Coleus come in a wide range of leaf shapes and eye grabbing color combinations of bronze, purple, red, burgundy, pink, yellow, white, and green.
“Allison” foliage has a bright magenta pink center with a lacy edging of purple and dark green, while “Blusher” has soft, round, velvety leaves that are solid burgundy flecked with red and magenta. “Chartreuse” is a solidly colored in vivid lime green so bright that some say the plant glows in the dark.
How to Grow Coleus
Perennial in their native tropical environment, Coleus are a sturdy annual in temperate zone gardens. Coleus grow best in moist, well-drained soil and will adapt to a wide range of light conditions. They do well as long as the days are warm and they have enough moisture. But coleus will wither in the slightest frost.
Most varieties develop their color best in filtered or light shade, but new cultivars have been developed to grow just as brightly in full sun. “Sun Coleus” still requires rich soil and plenty of moisture, but can be placed in sunny spots throughout the garden.
Their bright colors are best placed with dark green foliage plants, such as Monkshood and kept away from more subtle shade plants like Japanese Painted Ferns.

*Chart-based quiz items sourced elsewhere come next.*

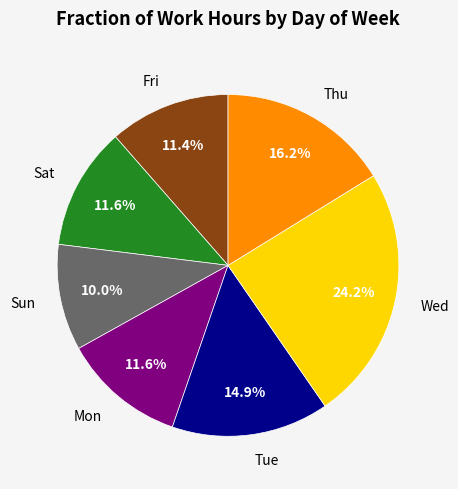

How many segments does this pie chart have?

7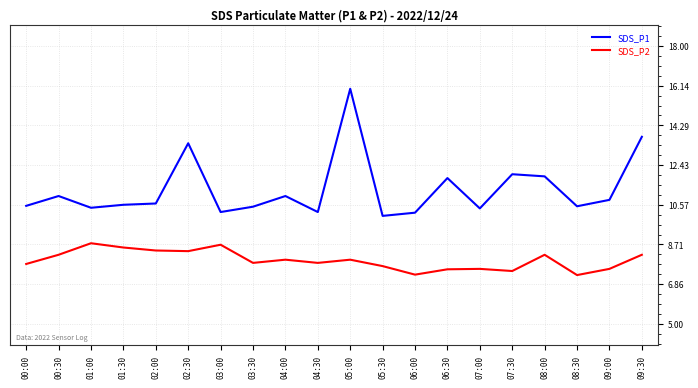

True or false: SDS_P1 and SDS_P2 cross at least once.

False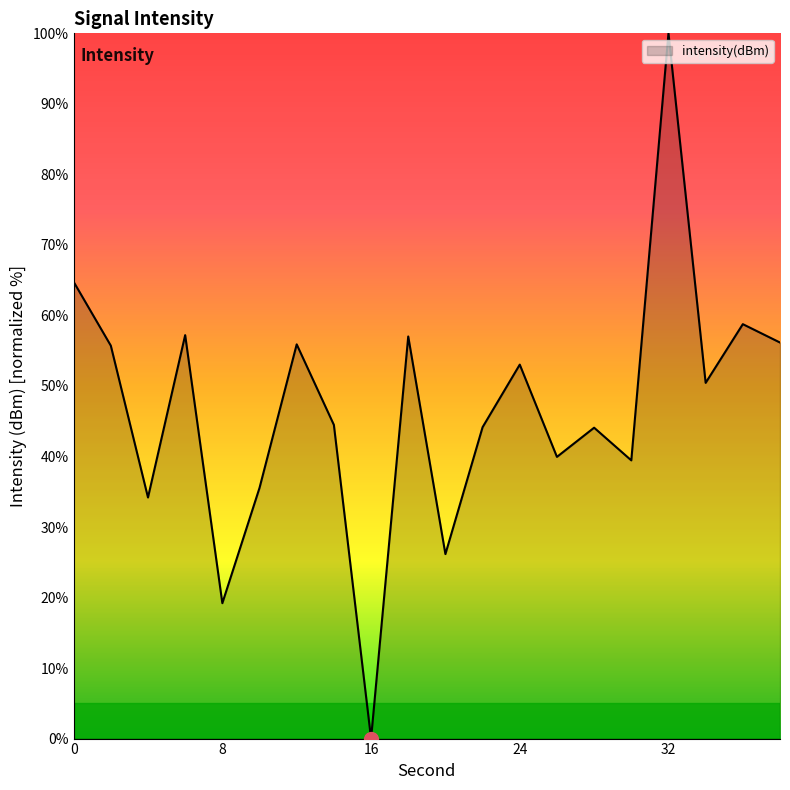

What is the maximum value shown in the chart?

100.0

A sturdy plant, coleus make great houseplants too. Planted in a good quality potting mix and kept in a bright place out of direct sun, coleus add bright color to the indoor garden. Pinch frequently to keep the plants bushy and to maintain their form. Coleus also make good office plants, since they respond well under fluorescent lights.
Allow the potting soil to dry slightly between watering. Coleus will bounce back from a wilted state, but they lose some of their brilliance.
Starting New Coleus Plants
Coleus may be propagated from seed or by stem cuttings. They are easy to start with either method.
It is not recommended that coleus be direct sown into the garden. Start seeds indoors three to four weeks before last frost. Cover seeds lightly with seed starting mix. Keep the flats well watered, warm and shaded until seedlings appear. Place seedlings under lights and transplant to the garden when all danger of frost has passed and the soil has warmed.
Favorite color combinations can be propagated with stem cuttings. Coleus root readily from stem cuttings about 2 inches long and secured into a rooting medium or vermiculite. Keep the medium very moist and provide humidity until the cuttings have rooted. Once roots have appeared, the cutting may be potted into soil and treated as seedlings.